[Page images and extracted text]

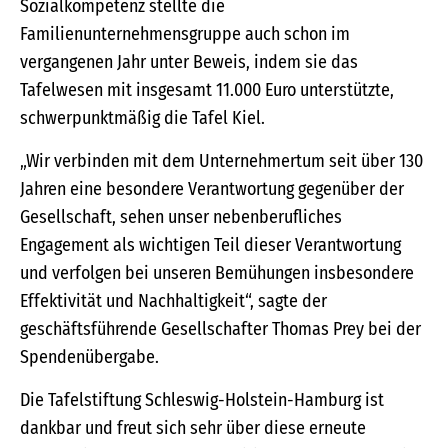
Sozialkompetenz stellte die
Familienunternehmensgruppe auch schon im
vergangenen Jahr unter Beweis, indem sie das
Tafelwesen mit insgesamt 11.000 Euro unterstützte,
schwerpunktmäßig die Tafel Kiel.
„Wir verbinden mit dem Unternehmertum seit über 130
Jahren eine besondere Verantwortung gegenüber der
Gesellschaft, sehen unser nebenberufliches
Engagement als wichtigen Teil dieser Verantwortung
und verfolgen bei unseren Bemühungen insbesondere
Effektivität und Nachhaltigkeit“, sagte der
geschäftsführende Gesellschafter Thomas Prey bei der
Spendenübergabe.
Die Tafelstiftung Schleswig-Holstein-Hamburg ist
dankbar und freut sich sehr über diese erneute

■ **INSTRUCTIONS TO FOLLOW**: Out of the data above, set down the lines from the one with "Tafelwesen mit insgesamt" to the one with "geschäftsführende Gesellschafter Thomas", both included, exactly as written and with no additions.

■ **RESPONSE FOR THIS EXERCISE**:
Tafelwesen mit insgesamt 11.000 Euro unterstützte,
schwerpunktmäßig die Tafel Kiel.
„Wir verbinden mit dem Unternehmertum seit über 130
Jahren eine besondere Verantwortung gegenüber der
Gesellschaft, sehen unser nebenberufliches
Engagement als wichtigen Teil dieser Verantwortung
und verfolgen bei unseren Bemühungen insbesondere
Effektivität und Nachhaltigkeit“, sagte der
geschäftsführende Gesellschafter Thomas Prey bei der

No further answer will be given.